(ENTRIES SUPPLIED begins)
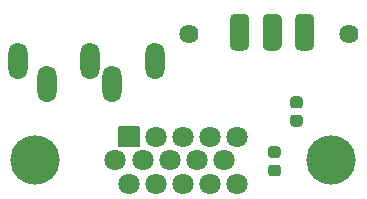
<source format=gbr>
G04 #@! TF.GenerationSoftware,KiCad,Pcbnew,(5.1.10-1-10_14)*
G04 #@! TF.CreationDate,2021-11-15T14:12:15-05:00*
G04 #@! TF.ProjectId,8DIN2VGA_New,3844494e-3256-4474-915f-4e65772e6b69,1*
G04 #@! TF.SameCoordinates,Original*
G04 #@! TF.FileFunction,Soldermask,Top*
G04 #@! TF.FilePolarity,Negative*
%FSLAX46Y46*%
G04 Gerber Fmt 4.6, Leading zero omitted, Abs format (unit mm)*
G04 Created by KiCad (PCBNEW (5.1.10-1-10_14)) date 2021-11-15 14:12:15*
%MOMM*%
%LPD*%
G01*
G04 APERTURE LIST*
%ADD10C,1.625600*%
%ADD11O,1.609600X3.117600*%
%ADD12C,1.801600*%
%ADD13C,4.167600*%
G04 APERTURE END LIST*
D10*
X140322928Y-92920000D03*
X153812928Y-92920000D03*
G36*
G01*
X149272128Y-93890400D02*
X149272128Y-91589600D01*
G75*
G02*
X149672528Y-91189200I400400J0D01*
G01*
X150473328Y-91189200D01*
G75*
G02*
X150873728Y-91589600I0J-400400D01*
G01*
X150873728Y-93890400D01*
G75*
G02*
X150473328Y-94290800I-400400J0D01*
G01*
X149672528Y-94290800D01*
G75*
G02*
X149272128Y-93890400I0J400400D01*
G01*
G37*
G36*
G01*
X143772128Y-93890400D02*
X143772128Y-91589600D01*
G75*
G02*
X144172528Y-91189200I400400J0D01*
G01*
X144973328Y-91189200D01*
G75*
G02*
X145373728Y-91589600I0J-400400D01*
G01*
X145373728Y-93890400D01*
G75*
G02*
X144973328Y-94290800I-400400J0D01*
G01*
X144172528Y-94290800D01*
G75*
G02*
X143772128Y-93890400I0J400400D01*
G01*
G37*
G36*
G01*
X146522128Y-93890400D02*
X146522128Y-91589600D01*
G75*
G02*
X146922528Y-91189200I400400J0D01*
G01*
X147723328Y-91189200D01*
G75*
G02*
X148123728Y-91589600I0J-400400D01*
G01*
X148123728Y-93890400D01*
G75*
G02*
X147723328Y-94290800I-400400J0D01*
G01*
X146922528Y-94290800D01*
G75*
G02*
X146522128Y-93890400I0J400400D01*
G01*
G37*
G36*
G01*
X149104600Y-99734200D02*
X149655400Y-99734200D01*
G75*
G02*
X149905800Y-99984600I0J-250400D01*
G01*
X149905800Y-100485400D01*
G75*
G02*
X149655400Y-100735800I-250400J0D01*
G01*
X149104600Y-100735800D01*
G75*
G02*
X148854200Y-100485400I0J250400D01*
G01*
X148854200Y-99984600D01*
G75*
G02*
X149104600Y-99734200I250400J0D01*
G01*
G37*
G36*
G01*
X149104600Y-98184200D02*
X149655400Y-98184200D01*
G75*
G02*
X149905800Y-98434600I0J-250400D01*
G01*
X149905800Y-98935400D01*
G75*
G02*
X149655400Y-99185800I-250400J0D01*
G01*
X149104600Y-99185800D01*
G75*
G02*
X148854200Y-98935400I0J250400D01*
G01*
X148854200Y-98434600D01*
G75*
G02*
X149104600Y-98184200I250400J0D01*
G01*
G37*
G36*
G01*
X147244600Y-103944200D02*
X147795400Y-103944200D01*
G75*
G02*
X148045800Y-104194600I0J-250400D01*
G01*
X148045800Y-104695400D01*
G75*
G02*
X147795400Y-104945800I-250400J0D01*
G01*
X147244600Y-104945800D01*
G75*
G02*
X146994200Y-104695400I0J250400D01*
G01*
X146994200Y-104194600D01*
G75*
G02*
X147244600Y-103944200I250400J0D01*
G01*
G37*
G36*
G01*
X147244600Y-102394200D02*
X147795400Y-102394200D01*
G75*
G02*
X148045800Y-102644600I0J-250400D01*
G01*
X148045800Y-103145400D01*
G75*
G02*
X147795400Y-103395800I-250400J0D01*
G01*
X147244600Y-103395800D01*
G75*
G02*
X146994200Y-103145400I0J250400D01*
G01*
X146994200Y-102644600D01*
G75*
G02*
X147244600Y-102394200I250400J0D01*
G01*
G37*
D11*
X125830000Y-95160000D03*
X128230000Y-97160000D03*
X131930000Y-95160000D03*
X133730000Y-97160000D03*
X137430000Y-95160000D03*
D12*
X144365000Y-105560000D03*
X142075000Y-105560000D03*
X139785000Y-105560000D03*
X137495000Y-105560000D03*
X135205000Y-105560000D03*
X143220000Y-103580000D03*
X140930000Y-103580000D03*
X138640000Y-103580000D03*
X136350000Y-103580000D03*
X134060000Y-103580000D03*
X144365000Y-101600000D03*
X142075000Y-101600000D03*
X139785000Y-101600000D03*
X137495000Y-101600000D03*
D13*
X152280000Y-103580000D03*
X127290000Y-103580000D03*
G36*
G01*
X134304200Y-102450000D02*
X134304200Y-100750000D01*
G75*
G02*
X134355000Y-100699200I50800J0D01*
G01*
X136055000Y-100699200D01*
G75*
G02*
X136105800Y-100750000I0J-50800D01*
G01*
X136105800Y-102450000D01*
G75*
G02*
X136055000Y-102500800I-50800J0D01*
G01*
X134355000Y-102500800D01*
G75*
G02*
X134304200Y-102450000I0J50800D01*
G01*
G37*
M02*

</source>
(ENTRIES SUPPLIED ends)
• REQUIREMENT:
For the material above, count the lines where the string "APERTURE" appears and reply with the count only.

• THE ANSWER:
2